### Dataset records

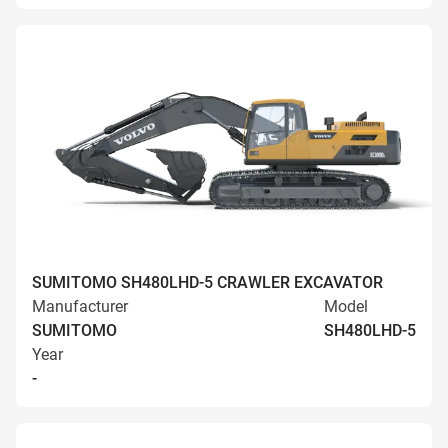
SUMITOMO SH480LHD-5 CRAWLER EXCAVATOR
Manufacturer
Model
SUMITOMO
SH480LHD-5
Year
-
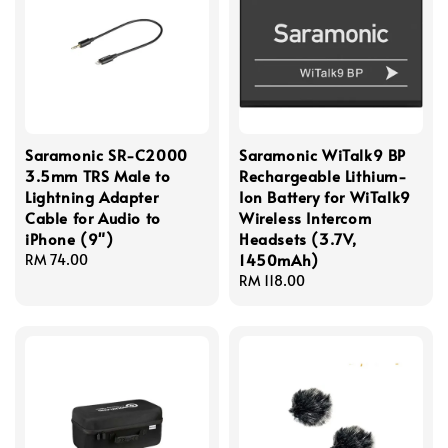
Saramonic SR-C2000
Saramonic WiTalk9 BP
3.5mm TRS Male to
Rechargeable Lithium-
Lightning Adapter
Ion Battery for WiTalk9
Cable for Audio to
Wireless Intercom
iPhone (9")
Headsets (3.7V,
1450mAh)
Regular
RM 74.00
price
Regular
RM 118.00
price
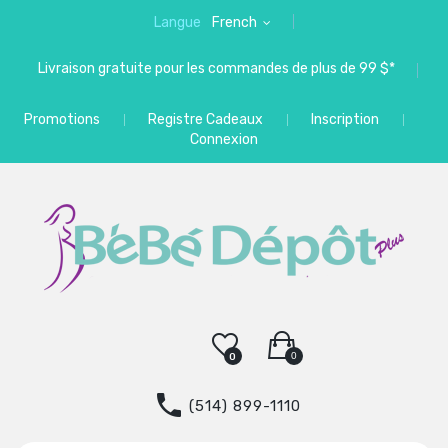
Langue
French
Livraison gratuite pour les commandes de plus de 99 $*
Promotions
Registre Cadeaux
Inscription
Connexion
0
0
(514) 899-1110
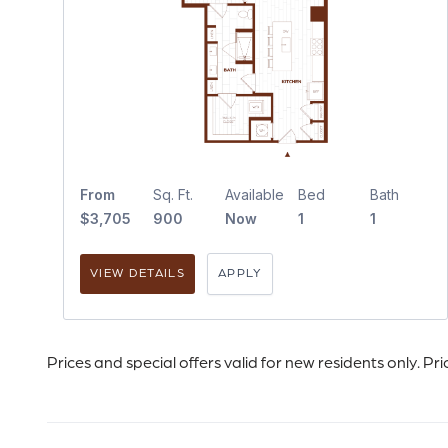
From
Sq. Ft.
Available
Bed
Bath
$3,705
900
Now
1
1
VIEW DETAILS
APPLY
Prices and special offers valid for new residents only. Pr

######

Task details
Could you restate all of the data above word for word and skip every picture?

Result
SUMITOMO SH480LHD-5 CRAWLER EXCAVATOR
Manufacturer
Model
SUMITOMO
SH480LHD-5
Year
-
Saramonic SR-C2000
Saramonic WiTalk9 BP
3.5mm TRS Male to
Rechargeable Lithium-
Lightning Adapter
Ion Battery for WiTalk9
Cable for Audio to
Wireless Intercom
iPhone (9")
Headsets (3.7V,
1450mAh)
Regular
RM 74.00
price
Regular
RM 118.00
price
Langue
French
Livraison gratuite pour les commandes de plus de 99 $*
Promotions
Registre Cadeaux
Inscription
Connexion
0
0
(514) 899-1110
From
Sq. Ft.
Available
Bed
Bath
$3,705
900
Now
1
1
VIEW DETAILS
APPLY
Prices and special offers valid for new residents only. Pr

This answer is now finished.